- **Excerpt to read**:
####

Pay now, benefit never?

By Conrad Thompson

Conspectus01 December 2002

IT managers are gearing up to spend significant amounts of money on portal solutions. Butler Group predicts that the enterprise portal market will see dramatic growth to reach $4 billion by 2005.

However, IT has historically had a poor track-record in achieving a positive ROI from the adoption of new technologies - and there are good reasons to suggest that enterprise portals will be no different.

By their very nature, portals impact on a broad section of the organization both in terms of the number of users that will be involved and the wide-ranging information they will need to access. This means that enterprise portals require active sponsorship from the very top of the organization, which is often difficult to achieve.

Moreover, an enterprise portal is often an enabler for other business change, such as enhanced customer service or improved operational effectiveness, rather than delivering benefit as a stand-alone initiative. This means that the benefits are both difficult to quantify and hard to achieve because they require other aspects of the business to change if the benefits are to be realised.

Given these challenges, wouldn't it be easier to just go with the status quo and save the investment?

Unfortunately not, because whilst portals may be difficult to successfully implement, the content they deliver increasingly provides a major competitive advantage. Unstructured content accounts for over 80% of data in a typical business. Used well it enables people to make more effective business decisions, to share ideas across the organisation and to reuse knowledge that has already been created.

Given the proliferation of content in web sites, (one major accountancy firm had over 200 internal web sites), and the growth in email which is now estimated to occupy between 10-20% of employees' time, the need to properly manage this important asset can only become more important and challenging.

Moreover, well-managed content enables organizations to collaborate more closely with key clients, suppliers and partners, by ensuring they are provided with the information they need and that it is always accurate and up to date. In a recent PA survey of 100 major firms, over 95% predicted they will be collaborating more in the future and mainly for strategic rather than tactical benefits. There are already many tangible examples where closer collaboration is benefiting firms, for example:

  • Clifford Chance, a leading law firm, has improve its efficiency and deepened client relationships in six months, by providing secure Internet-enabled collaborative working areas for their clients to have real time access to documents and information.
  • BP has identified savings of $30 million and made 100% return on its investment by sharing supplier purchasing information across the organization.

But these benefits can only be achieved if organizations can manage and deliver relevant content to their clients, suppliers and partners in a timely and effective way. Enterprise portals hold the key to making that possible.

So what should a firms approach be? Our advice to organizations is to tackle five key issues:

  • Build strong business governance around the use of the information and not just the supply, so that you know the content you are managing is the content that people want. Most organizations have put in place some form of responsibility for managing the supply of content, but few have established effective mechanisms for ensuring the content that is being provided continues to meet the needs of different user groups. A major energy firm failed to address this issue and in just three months its new content management system was no longer providing the information that the users needed.
  • Prioritise your efforts around those processes that you most want to improve. Enterprise portals should aim to address a pressing business issue. For example a major oil company wanted to reduce its operating costs. It used the portal to achieve a more centralized content management approach that delivered savings of $500,000 a year.
  • Provide a user experience that builds the portal around what people do on a day-to-day basis and brings all the related information together on one screen. Often, portals are designed around the information that is available rather than considering what people actually do and the information they need in order to do it. This requires a good understanding of the activities people undertake and the ability to integrate information from multiple sources onto one screen, such as client information from a CRM system and delivery information from an ERP system.

####

- **Stated goal 1**:
Answer these questions using the portal article:
(a) What size does Butler Group predict the enterprise portal market will reach by 2005?
(b) What share of data in a typical business is unstructured content?
(c) How much did the major oil company save each year through its more centralized content management approach?
- **Stated goal 2**: From the portal article, write out the passage that opens with the words containing "By Conrad Thompson" and closes with "difficult to achieve.".
- **Stated goal 3**: Summarize the portal article in two sentences.
The data that follow come from a separate source, not from the portal article.

(Extracted data entries)
####

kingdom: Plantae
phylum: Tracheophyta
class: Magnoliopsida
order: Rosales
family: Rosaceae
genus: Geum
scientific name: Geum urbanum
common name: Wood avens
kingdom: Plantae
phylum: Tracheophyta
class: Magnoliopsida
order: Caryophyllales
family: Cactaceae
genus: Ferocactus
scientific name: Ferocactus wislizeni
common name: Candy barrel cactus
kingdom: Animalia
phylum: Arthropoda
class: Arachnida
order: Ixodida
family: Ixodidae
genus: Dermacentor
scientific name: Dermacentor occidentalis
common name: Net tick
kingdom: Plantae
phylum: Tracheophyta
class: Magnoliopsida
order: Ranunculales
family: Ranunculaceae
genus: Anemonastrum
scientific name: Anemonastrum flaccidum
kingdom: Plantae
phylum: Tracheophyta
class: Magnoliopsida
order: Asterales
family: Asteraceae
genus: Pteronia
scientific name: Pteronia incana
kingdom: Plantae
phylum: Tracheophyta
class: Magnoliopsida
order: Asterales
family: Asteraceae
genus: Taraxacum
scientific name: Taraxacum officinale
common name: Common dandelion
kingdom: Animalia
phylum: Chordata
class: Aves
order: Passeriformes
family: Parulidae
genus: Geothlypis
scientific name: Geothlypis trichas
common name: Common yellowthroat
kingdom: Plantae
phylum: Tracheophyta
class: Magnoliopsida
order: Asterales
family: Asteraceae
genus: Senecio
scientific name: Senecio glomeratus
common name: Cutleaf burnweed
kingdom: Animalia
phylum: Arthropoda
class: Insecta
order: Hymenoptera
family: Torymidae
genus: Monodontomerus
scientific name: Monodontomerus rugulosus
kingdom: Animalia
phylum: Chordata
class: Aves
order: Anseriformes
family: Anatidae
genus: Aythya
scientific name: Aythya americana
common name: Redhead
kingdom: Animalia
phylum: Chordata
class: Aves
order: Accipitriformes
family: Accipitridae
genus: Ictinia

####

- **Final result 1**:
(a) $4 billion.
(b) Over 80%.
(c) $500,000 a year.

- **Final result 2**:
By Conrad Thompson

Conspectus01 December 2002

IT managers are gearing up to spend significant amounts of money on portal solutions. Butler Group predicts that the enterprise portal market will see dramatic growth to reach $4 billion by 2005.

However, IT has historically had a poor track-record in achieving a positive ROI from the adoption of new technologies - and there are good reasons to suggest that enterprise portals will be no different.

By their very nature, portals impact on a broad section of the organization both in terms of the number of users that will be involved and the wide-ranging information they will need to access. This means that enterprise portals require active sponsorship from the very top of the organization, which is often difficult to achieve.

- **Final result 3**: IT has historically had a poor record of achieving a positive ROI from new technologies, and enterprise portals need sponsorship from the top while delivering benefits that are hard to quantify, yet the content they deliver increasingly provides a major competitive advantage and supports closer collaboration with clients, suppliers and partners. The article advises organizations to tackle five key issues, including building governance around the use of information, prioritizing the processes they most want to improve, and designing the portal around what people do day to day.